• **Description of the task**: Repeat the stablecoin article starting at "Payment stablecoins remain" and ending at "than token holders.", substituting "main" for "primary".

• **Passage for review**:
══════════
Institutions Split Stablecoin Use in June 2026
June 2026 — Institutional stablecoins divide into payment tokens, tokenized Treasury funds, bank-issued digital dollars and yield instruments; USDC and BlackRock BUIDL lead. Market cap $322B.
In June 2026 the institutional stablecoin market separated into four product groups: payment stablecoins, tokenized Treasury funds, bank-issued digital dollars and yield-bearing instruments. Combined market capitalization reached about $322 billion.
Federal GENIUS Act rules bar regulated payment stablecoin issuers from passing yield to token holders. That legal limit created a formal separation between settlement-focused payment tokens and yield-bearing on-chain products used by institutions.
Payment stablecoins remain the primary instruments for liquidity and settlement. USDC, issued by Circle, has more than $45 billion in supply, monthly third-party reserve attestations and native support across more than ten blockchains via Cross-Chain Transfer Protocol. Paxos’s USDP and PayPal’s PYUSD operate under Paxos trust structures with monthly attestations and serve enterprise and consumer payment flows. Network initiatives such as USDG route reserve income to network members rather than token holders.
══════════
[Saved data entries]
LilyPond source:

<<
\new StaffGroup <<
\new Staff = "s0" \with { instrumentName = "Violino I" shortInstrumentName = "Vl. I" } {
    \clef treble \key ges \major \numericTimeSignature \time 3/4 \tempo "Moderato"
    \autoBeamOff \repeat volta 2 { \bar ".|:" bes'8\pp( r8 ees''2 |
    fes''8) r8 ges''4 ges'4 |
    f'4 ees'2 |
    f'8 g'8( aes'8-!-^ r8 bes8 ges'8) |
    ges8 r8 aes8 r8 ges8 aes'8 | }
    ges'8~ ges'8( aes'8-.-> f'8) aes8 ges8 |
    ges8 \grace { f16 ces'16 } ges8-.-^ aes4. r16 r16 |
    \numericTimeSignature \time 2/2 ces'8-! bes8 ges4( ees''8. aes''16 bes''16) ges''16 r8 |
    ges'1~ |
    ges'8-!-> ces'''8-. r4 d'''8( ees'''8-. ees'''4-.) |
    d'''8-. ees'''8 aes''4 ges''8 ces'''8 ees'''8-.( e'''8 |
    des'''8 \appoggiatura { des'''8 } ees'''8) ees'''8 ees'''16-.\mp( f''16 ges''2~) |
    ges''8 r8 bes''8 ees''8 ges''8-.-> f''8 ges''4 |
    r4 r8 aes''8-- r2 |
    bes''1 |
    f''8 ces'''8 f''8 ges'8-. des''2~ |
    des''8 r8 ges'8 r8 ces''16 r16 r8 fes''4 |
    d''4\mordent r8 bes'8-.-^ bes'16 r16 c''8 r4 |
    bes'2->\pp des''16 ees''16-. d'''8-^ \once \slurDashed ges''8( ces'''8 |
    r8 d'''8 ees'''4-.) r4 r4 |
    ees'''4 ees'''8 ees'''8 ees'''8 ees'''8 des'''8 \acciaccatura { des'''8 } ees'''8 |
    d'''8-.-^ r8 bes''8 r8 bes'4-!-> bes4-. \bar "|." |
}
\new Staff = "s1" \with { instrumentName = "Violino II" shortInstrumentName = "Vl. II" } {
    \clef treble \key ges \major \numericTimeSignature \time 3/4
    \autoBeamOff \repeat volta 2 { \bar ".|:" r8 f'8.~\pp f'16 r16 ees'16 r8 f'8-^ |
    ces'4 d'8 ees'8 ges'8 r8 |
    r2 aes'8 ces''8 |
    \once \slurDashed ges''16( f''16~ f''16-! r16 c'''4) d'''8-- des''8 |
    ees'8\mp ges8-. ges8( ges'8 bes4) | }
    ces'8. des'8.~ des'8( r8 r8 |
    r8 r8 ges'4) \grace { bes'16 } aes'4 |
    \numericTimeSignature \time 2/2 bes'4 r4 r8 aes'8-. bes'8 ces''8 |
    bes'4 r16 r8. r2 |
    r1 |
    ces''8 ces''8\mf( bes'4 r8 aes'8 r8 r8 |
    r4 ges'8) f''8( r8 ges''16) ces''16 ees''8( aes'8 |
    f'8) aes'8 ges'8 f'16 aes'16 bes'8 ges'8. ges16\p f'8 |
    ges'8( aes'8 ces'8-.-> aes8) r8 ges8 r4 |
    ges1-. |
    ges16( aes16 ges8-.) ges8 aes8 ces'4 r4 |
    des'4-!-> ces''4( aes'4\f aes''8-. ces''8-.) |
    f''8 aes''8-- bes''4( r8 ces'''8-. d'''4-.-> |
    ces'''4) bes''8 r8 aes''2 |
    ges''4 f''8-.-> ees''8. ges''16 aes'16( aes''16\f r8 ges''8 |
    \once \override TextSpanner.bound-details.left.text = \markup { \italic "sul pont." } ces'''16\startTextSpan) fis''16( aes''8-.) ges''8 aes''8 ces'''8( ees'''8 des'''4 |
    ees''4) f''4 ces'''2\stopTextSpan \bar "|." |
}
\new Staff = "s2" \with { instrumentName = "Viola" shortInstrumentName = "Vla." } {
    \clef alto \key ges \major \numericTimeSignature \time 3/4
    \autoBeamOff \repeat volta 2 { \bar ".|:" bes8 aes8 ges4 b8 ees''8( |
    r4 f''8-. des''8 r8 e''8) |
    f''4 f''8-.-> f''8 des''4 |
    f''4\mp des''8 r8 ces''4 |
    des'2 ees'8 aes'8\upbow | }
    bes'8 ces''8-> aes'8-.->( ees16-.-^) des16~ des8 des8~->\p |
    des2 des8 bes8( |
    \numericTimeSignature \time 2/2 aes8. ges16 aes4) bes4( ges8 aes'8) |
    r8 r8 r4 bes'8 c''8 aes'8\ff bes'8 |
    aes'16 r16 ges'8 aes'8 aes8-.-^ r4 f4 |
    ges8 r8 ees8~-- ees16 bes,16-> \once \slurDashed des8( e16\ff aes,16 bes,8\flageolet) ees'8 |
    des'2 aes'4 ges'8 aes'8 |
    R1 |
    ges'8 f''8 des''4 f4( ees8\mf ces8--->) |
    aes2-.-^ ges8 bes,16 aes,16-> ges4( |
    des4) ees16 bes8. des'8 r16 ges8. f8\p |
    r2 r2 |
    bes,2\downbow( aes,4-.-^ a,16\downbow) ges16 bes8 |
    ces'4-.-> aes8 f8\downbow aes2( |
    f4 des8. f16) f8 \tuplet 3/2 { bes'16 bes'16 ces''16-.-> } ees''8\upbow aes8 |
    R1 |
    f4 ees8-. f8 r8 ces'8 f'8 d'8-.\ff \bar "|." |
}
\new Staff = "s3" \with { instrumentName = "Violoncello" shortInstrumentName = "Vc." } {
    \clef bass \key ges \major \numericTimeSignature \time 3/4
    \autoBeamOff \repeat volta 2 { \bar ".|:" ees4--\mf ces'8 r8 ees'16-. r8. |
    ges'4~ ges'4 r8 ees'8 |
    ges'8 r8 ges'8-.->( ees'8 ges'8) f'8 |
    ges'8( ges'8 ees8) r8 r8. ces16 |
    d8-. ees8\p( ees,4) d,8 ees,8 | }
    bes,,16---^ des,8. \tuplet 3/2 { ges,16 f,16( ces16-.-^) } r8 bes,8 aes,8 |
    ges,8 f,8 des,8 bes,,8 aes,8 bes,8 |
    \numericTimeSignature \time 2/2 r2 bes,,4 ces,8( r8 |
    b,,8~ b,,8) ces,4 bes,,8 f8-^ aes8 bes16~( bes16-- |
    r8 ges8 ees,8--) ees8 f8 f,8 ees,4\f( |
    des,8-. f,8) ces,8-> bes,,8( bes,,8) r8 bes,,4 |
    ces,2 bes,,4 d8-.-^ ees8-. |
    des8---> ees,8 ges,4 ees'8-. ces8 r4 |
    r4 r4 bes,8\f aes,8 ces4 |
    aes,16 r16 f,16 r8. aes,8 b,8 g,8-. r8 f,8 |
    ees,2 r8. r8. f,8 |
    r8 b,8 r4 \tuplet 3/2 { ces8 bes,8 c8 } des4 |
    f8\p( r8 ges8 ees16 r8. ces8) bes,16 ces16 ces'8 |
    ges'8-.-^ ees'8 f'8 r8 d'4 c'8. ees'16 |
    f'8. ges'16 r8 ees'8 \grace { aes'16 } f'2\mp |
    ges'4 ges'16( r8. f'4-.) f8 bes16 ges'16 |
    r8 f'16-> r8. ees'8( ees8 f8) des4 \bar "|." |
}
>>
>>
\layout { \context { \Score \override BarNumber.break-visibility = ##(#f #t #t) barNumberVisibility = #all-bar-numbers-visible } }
══════════
• **Result of this exercise**:
Payment stablecoins remain the main instruments for liquidity and settlement. USDC, issued by Circle, has more than $45 billion in supply, monthly third-party reserve attestations and native support across more than ten blockchains via Cross-Chain Transfer Protocol. Paxos’s USDP and PayPal’s PYUSD operate under Paxos trust structures with monthly attestations and serve enterprise and consumer payment flows. Network initiatives such as USDG route reserve income to network members rather than token holders.